A NOTE FROM THE DESIGNER
The SFT has always been a favorite with us for guitar and bass. But dwindling supplies of JFETs and the desire to go next-level with the SFT concept led me back to the breadboard to conjure up a next-generation SFT. After months of experimentation and fine-tuning, I’m happy to say I met my goals for the new SFT. But it wasn’t an easy or quick process! Our standards keep going up as we learn more and more about this stuff. And I’m relentless, obsessive, and picky when it comes to getting a circuit just right. You see, it’s not really about engineering or electronics. It’s about being a guitarist and knowing exactly what something should sound and feel like. So I don’t spend much time with scopes and calculators and transfer curves. Oh, believe me, I know about that stuff, but that’s not what leads me to a design that just feels right when you plug into it.

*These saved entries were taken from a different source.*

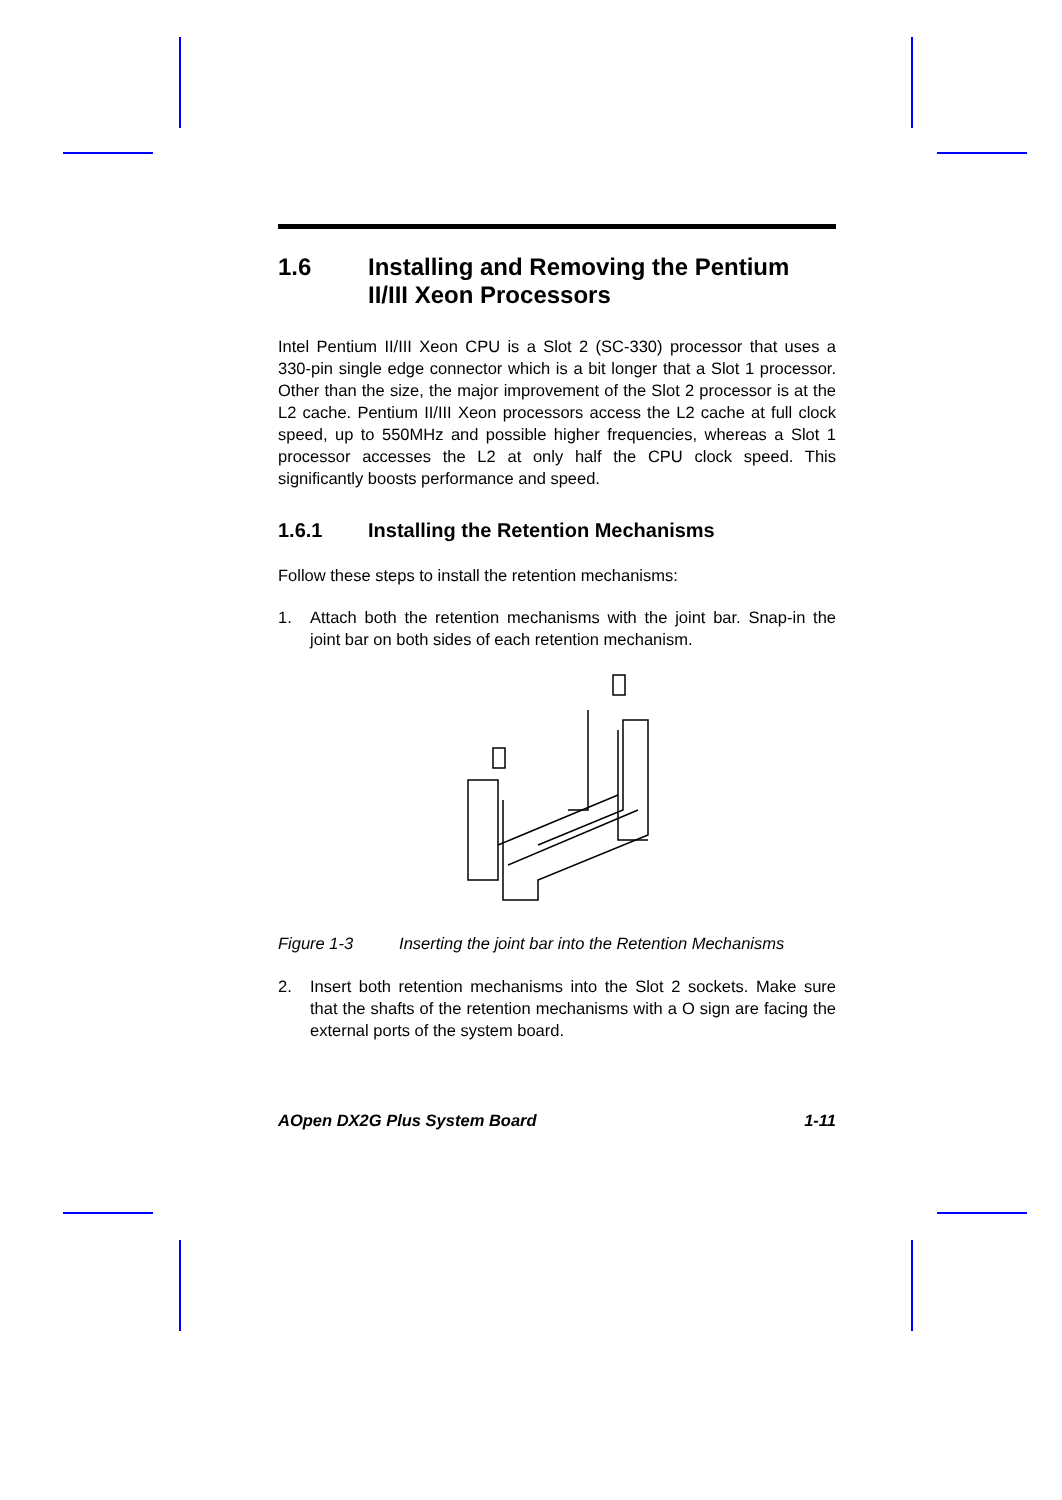1.6 Installing and Removing the Pentium II/III Xeon Processors
Intel Pentium II/III Xeon CPU is a Slot 2 (SC-330) processor that uses a 330-pin single edge connector which is a bit longer that a Slot 1 processor. Other than the size, the major improvement of the Slot 2 processor is at the L2 cache. Pentium II/III Xeon processors access the L2 cache at full clock speed, up to 550MHz and possible higher frequencies, whereas a Slot 1 processor accesses the L2 at only half the CPU clock speed. This significantly boosts performance and speed.
1.6.1 Installing the Retention Mechanisms
Follow these steps to install the retention mechanisms:
1. Attach both the retention mechanisms with the joint bar. Snap-in the joint bar on both sides of each retention mechanism.
Figure 1-3 Inserting the joint bar into the Retention Mechanisms
2. Insert both retention mechanisms into the Slot 2 sockets. Make sure that the shafts of the retention mechanisms with a O sign are facing the external ports of the system board.
AOpen DX2G Plus System Board 1-11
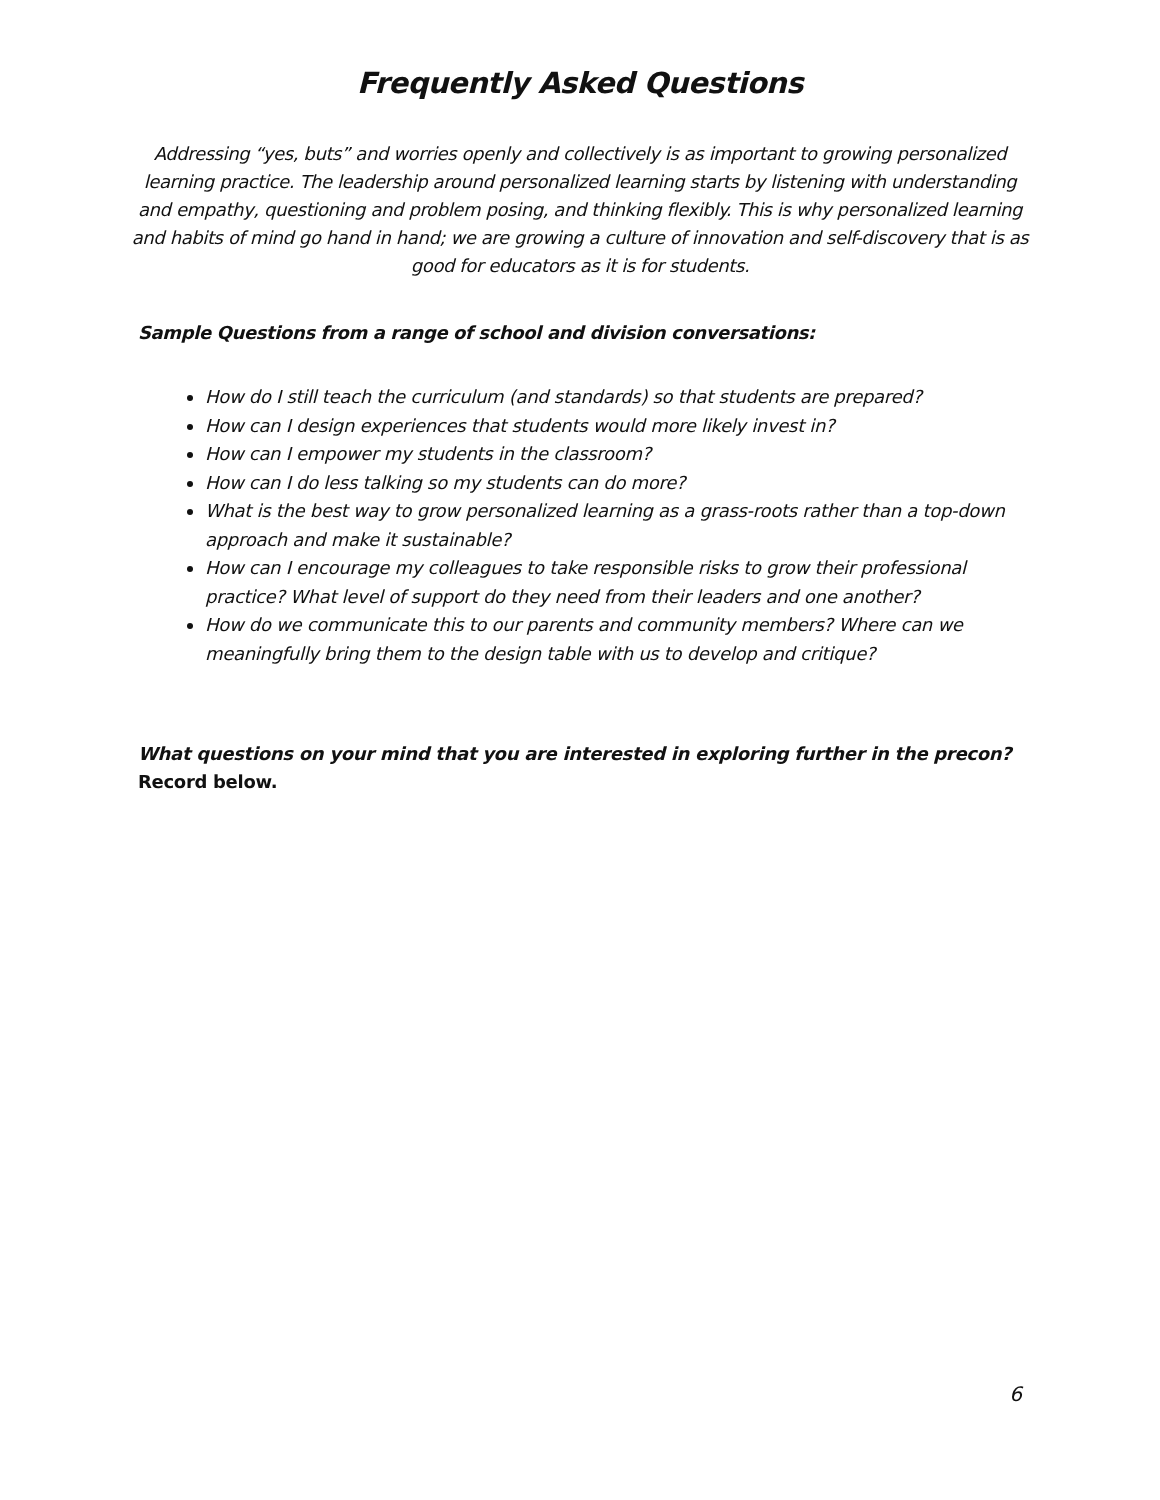Frequently Asked Questions
Addressing “yes, buts” and worries openly and collectively is as important to growing personalized learning practice. The leadership around personalized learning starts by listening with understanding and empathy, questioning and problem posing, and thinking flexibly. This is why personalized learning and habits of mind go hand in hand; we are growing a culture of innovation and self-discovery that is as good for educators as it is for students.
Sample Questions from a range of school and division conversations:
How do I still teach the curriculum (and standards) so that students are prepared?
How can I design experiences that students would more likely invest in?
How can I empower my students in the classroom?
How can I do less talking so my students can do more?
What is the best way to grow personalized learning as a grass-roots rather than a top-down approach and make it sustainable?
How can I encourage my colleagues to take responsible risks to grow their professional practice? What level of support do they need from their leaders and one another?
How do we communicate this to our parents and community members? Where can we meaningfully bring them to the design table with us to develop and critique?
What questions on your mind that you are interested in exploring further in the precon?
Record below.
6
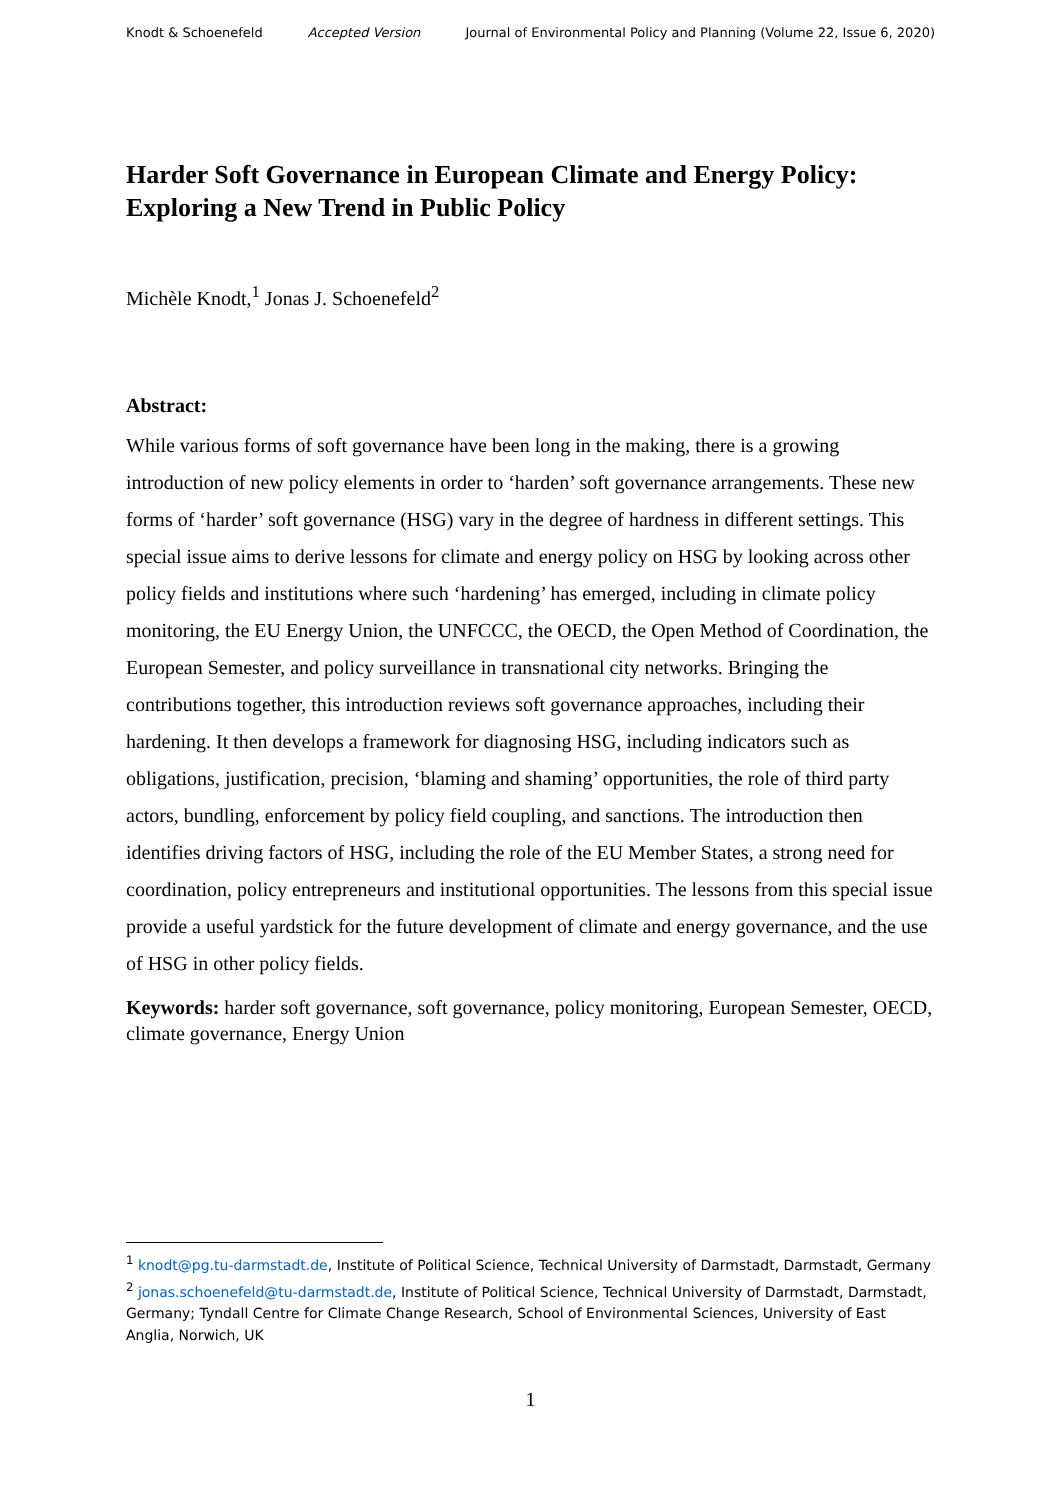Knodt & Schoenefeld Accepted Version Journal of Environmental Policy and Planning (Volume 22, Issue 6, 2020)
Harder Soft Governance in European Climate and Energy Policy: Exploring a New Trend in Public Policy
Michèle Knodt,<sup>1</sup> Jonas J. Schoenefeld<sup>2</sup>
Abstract:
While various forms of soft governance have been long in the making, there is a growing introduction of new policy elements in order to ‘harden’ soft governance arrangements. These new forms of ‘harder’ soft governance (HSG) vary in the degree of hardness in different settings. This special issue aims to derive lessons for climate and energy policy on HSG by looking across other policy fields and institutions where such ‘hardening’ has emerged, including in climate policy monitoring, the EU Energy Union, the UNFCCC, the OECD, the Open Method of Coordination, the European Semester, and policy surveillance in transnational city networks. Bringing the contributions together, this introduction reviews soft governance approaches, including their hardening. It then develops a framework for diagnosing HSG, including indicators such as obligations, justification, precision, ‘blaming and shaming’ opportunities, the role of third party actors, bundling, enforcement by policy field coupling, and sanctions. The introduction then identifies driving factors of HSG, including the role of the EU Member States, a strong need for coordination, policy entrepreneurs and institutional opportunities. The lessons from this special issue provide a useful yardstick for the future development of climate and energy governance, and the use of HSG in other policy fields.
Keywords: harder soft governance, soft governance, policy monitoring, European Semester, OECD, climate governance, Energy Union
<sup>1</sup> knodt@pg.tu-darmstadt.de, Institute of Political Science, Technical University of Darmstadt, Darmstadt, Germany
<sup>2</sup> jonas.schoenefeld@tu-darmstadt.de, Institute of Political Science, Technical University of Darmstadt, Darmstadt, Germany; Tyndall Centre for Climate Change Research, School of Environmental Sciences, University of East Anglia, Norwich, UK
1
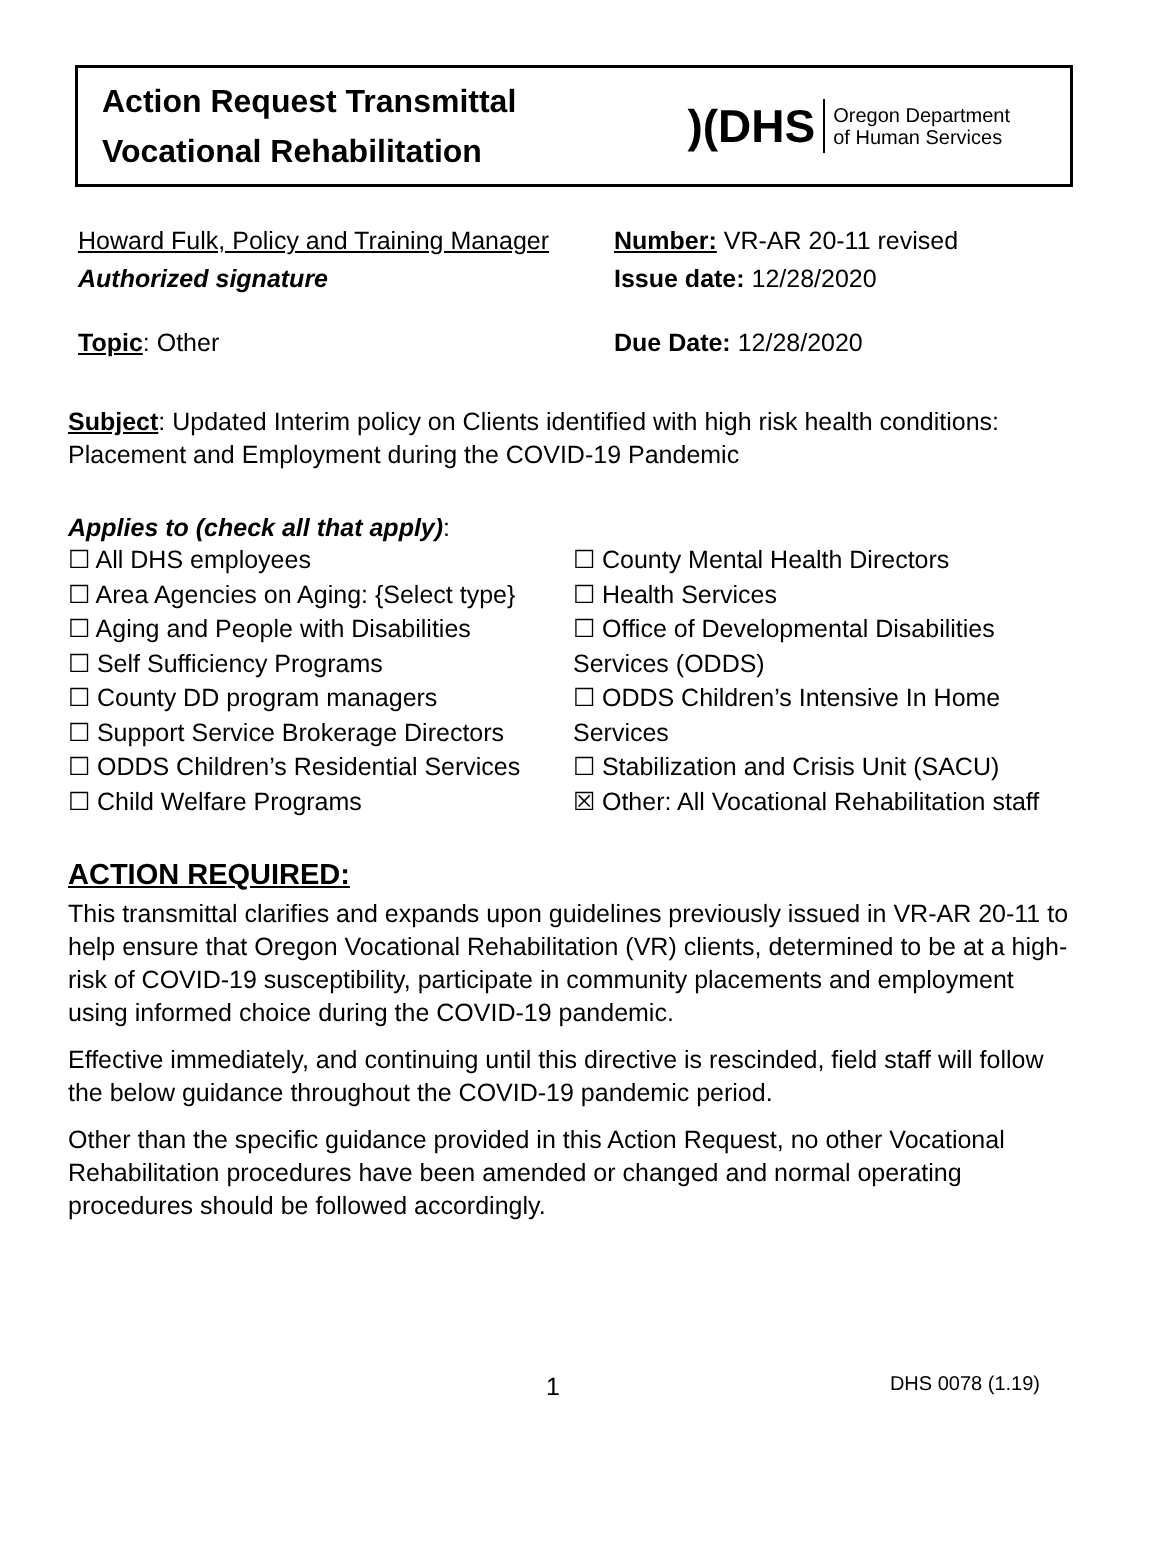Action Request Transmittal
Vocational Rehabilitation
)(DHS Oregon Department
of Human Services
Howard Fulk, Policy and Training Manager
Authorized signature
Number: VR-AR 20-11 revised
Issue date: 12/28/2020
Topic: Other Due Date: 12/28/2020
Subject: Updated Interim policy on Clients identified with high risk health conditions: Placement and Employment during the COVID-19 Pandemic
Applies to (check all that apply):
☐ All DHS employees
☐ Area Agencies on Aging: {Select type}
☐ Aging and People with Disabilities
☐ Self Sufficiency Programs
☐ County DD program managers
☐ Support Service Brokerage Directors
☐ ODDS Children’s Residential Services
☐ Child Welfare Programs
☐ County Mental Health Directors
☐ Health Services
☐ Office of Developmental Disabilities Services (ODDS)
☐ ODDS Children’s Intensive In Home Services
☐ Stabilization and Crisis Unit (SACU)
☒ Other: All Vocational Rehabilitation staff
ACTION REQUIRED:
This transmittal clarifies and expands upon guidelines previously issued in VR-AR 20-11 to help ensure that Oregon Vocational Rehabilitation (VR) clients, determined to be at a high-risk of COVID-19 susceptibility, participate in community placements and employment using informed choice during the COVID-19 pandemic.
Effective immediately, and continuing until this directive is rescinded, field staff will follow the below guidance throughout the COVID-19 pandemic period.
Other than the specific guidance provided in this Action Request, no other Vocational Rehabilitation procedures have been amended or changed and normal operating procedures should be followed accordingly.
1 DHS 0078 (1.19)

The way I roll, I sit in front of the breadboard, with guitar in hand, and I keep tweaking the circuit until that guitar in my hand says, “Yes! That’s it!” It’s a feel thing. Here’s an analogy: You could write a song by applying music theory and come up with something technically correct but lacking in feel, lacking in substance. Or you could get out of your mind and jam out until something brilliant happens. Often times when that happens, the musician will say, “It was as if I was a channel and receiving it. I was in the zone, man!” Same thing with circuit design. So yeah, I spend a lot of time completely out of my mind. You’re welcome 😉
What was the hardest thing to dial in with the new SFT? That elusive not-clean yet not-dirty sound. A great tube amp does it. You turn it up halfway or so and there it is not totally clean but not really crunching either. It breathes. It bounces. It responds. Getting a pedal to do that is not easy. Getting a pedal to do that while also making the pedal able to become a pummeling JFET fuzz pedal is even harder. I persisted until I got there! It was all about gain staging. Finding the right bias points. Tuning the tone stack. Making the circuit resonate just right so the pick attack is right. So the thump of the low E string is right. When you’re finally done it seems obvious. Getting to obvious is not so obvious though!
Enjoy your new Catalinbread SFT and I hope it inspires many riffs and songs for you!